• What to work on:
- A) In the discussion of shared pipelines, one reply recommends using viper to read the config option. List the ways that reply says the option could then be set.
- B) Pick up the discussion of shared pipelines after its last post and continue it.

• Source:
■ ■ ■

Bobgy avatar Nov 06 '20 09:11 Bobgy

@Bobgy

  1. pipelines in DB should have a namespace column

Shall we have Namespace in pipeline_versions schema? For example I see Description is in pipelines but not in pipeline_versions. Not sure what is the criteria to decide here, but seems users are not allowed to edit or change pipelines once loaded, right?

  1. We need to add a config option that disables shared pipelines for organizations that definitely do not want shared pipelines

A config option shall allow organizations to enable/disable the possibility pipelines can be public. Where do you think this config can be set (DB, configMap, config.json)?

arllanos avatar Nov 16 '20 14:11 arllanos

@Bobgy

  1. pipelines in DB should have a namespace column

Shall we have Namespace in pipeline_versions schema? For example I see Description is in pipelines but not in pipeline_versions. Not sure what is the criteria to decide here, but seems users are not allowed to edit or change pipelines once loaded, right?

Versions are sub resources of pipelines, so they should be in the same namespace of the pipeline.

Description was more of an unfinished migration to version API, ideally we should have description field on versions too.

  1. We need to add a config option that disables shared pipelines for organizations that definitely do not want shared pipelines

A config option shall allow organizations to enable/disable the possibility pipelines can be public. Where do you think this config can be set (DB, configMap, config.json)?

You should use viper to get this config like other configs in API server, so that it will be configurable via config map, config.json or env var directly.

Bobgy avatar Nov 19 '20 15:11 Bobgy

@Jeffwan @Bobgy

We completed the implementation using KFam (for now). From a UI standpoint, we only added a checkbox to indicate if the Pipeline is "Shared" or not, Pipeline Versions of course cannot be shared. So if you select "create new pipeline..." this checkmark will not be there.

Most of the changes were in the Backend. You can see the implementation details on this commit: https://github.com/arllanos/pipelines/commit/2c88722f6f05b67acc16c2b4e7bc54ff91c3f36c

We have not implemented an Env Variable to disable "Pipeline Sharing", however this shouldn't be too bad I think it should suffice to disable the button all together and Pipelines will be namespaced by default.

Next week I'll switch the authentication to SubjectAccessReview and make the PR.

One thing to note is that, "Shared Pipelines" are still deletable by other users in the System. I'm not sure what the ideal scenario should be here.

Screen Shot 2020-11-19 at 11 41 12 AM

maganaluis avatar Nov 19 '20 18:11 maganaluis

@Bobdy @maganaluis thanks for your efforts on this. Some comments:

or specify namespace='XXX' to find pipelines in a namespace + shared pipelines

@Bobgy I think it would be best to not return mixed results here. Specifying namespace='XXX' should only return pipelines from namespace 'XXX'.

We need to add a config option that disables shared pipelines for organizations that definitely do not want shared pipelines

@Bobgy let me propose something different. Instead of turning off features, why not protect them with authorization? For example, we can have two kinds (in RBAC only, not in the MySQL DB), Pipelines and ClusterPipelines (namespace=="", name inspired from Role and ClusterRole). If an organization doesn't want to use one or the other, they simply need to not give their users permissions for one or the other.

■ ■ ■

• Dataset excerpt:
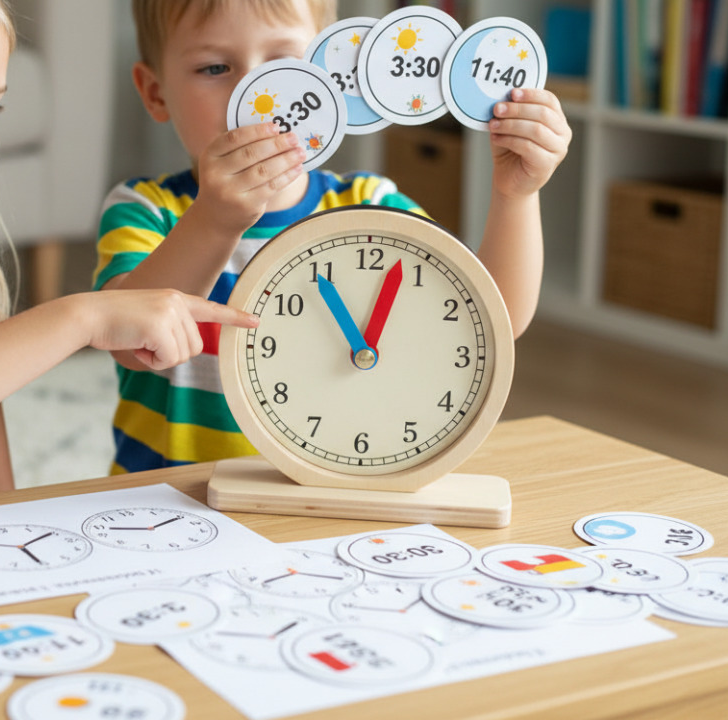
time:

■ ■ ■

• Answers to the problems:
- A) config map, config.json, env var

- B)
yanniszark avatar Nov 19 '20 18:11 yanniszark

@bobdy @maganaluis thanks for your efforts on this. Some comments:

or specify namespace='XXX' to find pipelines in a namespace + shared pipelines

@Bobgy I think it would be best to not return mixed results here. Specifying namespace='XXX' should only return pipelines from namespace 'XXX'.

You are right. Agree with that. So there needs to be some UI change to allow finding pipelines from either shared or namespaced ones.

We need to add a config option that disables shared pipelines for organizations that definitely do not want shared pipelines

@Bobgy let me propose something different. Instead of turning off features, why not protect them with authorization? For example, we can have two kinds (in RBAC only, not in the MySQL DB), Pipelines and ClusterPipelines (namespace=="", name inspired from Role and ClusterRole). If an organization doesn't want to use one or the other, they simply need to not give their users permissions for one or the other.

I guess it depends more on whether the shared pipelines will be a long term UX we will maintain. If it is, then I agree with your suggestion, that sounds like a clean solution. Do we have enough evidence it will be?

I think there're still quite some questions we need a clear answer on. @maganaluis will you be willing to draft a rough design doc for this issue

Bobgy avatar Nov 23 '20 09:11 Bobgy

Hmm, maybe we can start with your PR description for discussion and see if everyone can agree on that.

Note that, for above discussion, my personal opinion is that, the MVP PR do not need to implement any of the ClusterPipeline rbac stuff nor the "pipeline sharing" switch. We can start from the minimal and enhance based on further requests.

Bobgy avatar Nov 23 '20 09:11 Bobgy

One thing to note is that, "Shared Pipelines" are still deletable by other users in the System. I'm not sure what the ideal scenario should be here.

It's backward compatible behavior, so I don't think we need to worry about that right now.

Bobgy avatar Nov 23 '20 09:11 Bobgy

We still need UI work to finish this

Bobgy avatar Feb 26 '21 16:02 Bobgy

Remaining work item tracked in https://github.com/kubeflow/pipelines/issues/5084

Bobgy avatar Mar 01 '21 04:03 Bobgy

This issue has been automatically marked as stale because it has not had recent activity. It will be closed if no further activity occurs. Thank you for your contributions.

stale[bot] avatar Jun 02 '21 17:06 stale[bot]

/lifecycle frozen

Bobgy avatar Jun 21 '21 06:06 Bobgy

To summarize on the decisions in the backend implementation when supporting namespaced pipelines: https://github.com/kubeflow/pipelines/pull/4835.

  1. We now have shared pipelines and namespaced pipelines.
  2. Past KFP pipeline resources are now shared pipelines, they do not belong to a namespace and all users can access them. It's TBD for implementing access control for shared pipelines, if we do in the future, we may use cluster-wide RBAC permissions.
  3. Namespaced pipelines belong to a specific namespace, they are access controlled using namespaced RBAC roles/rolebindings like other KFP resources.
  4. In the DB schema, both of them are pipeline resources, the difference is just whether the namespace field is empty or not.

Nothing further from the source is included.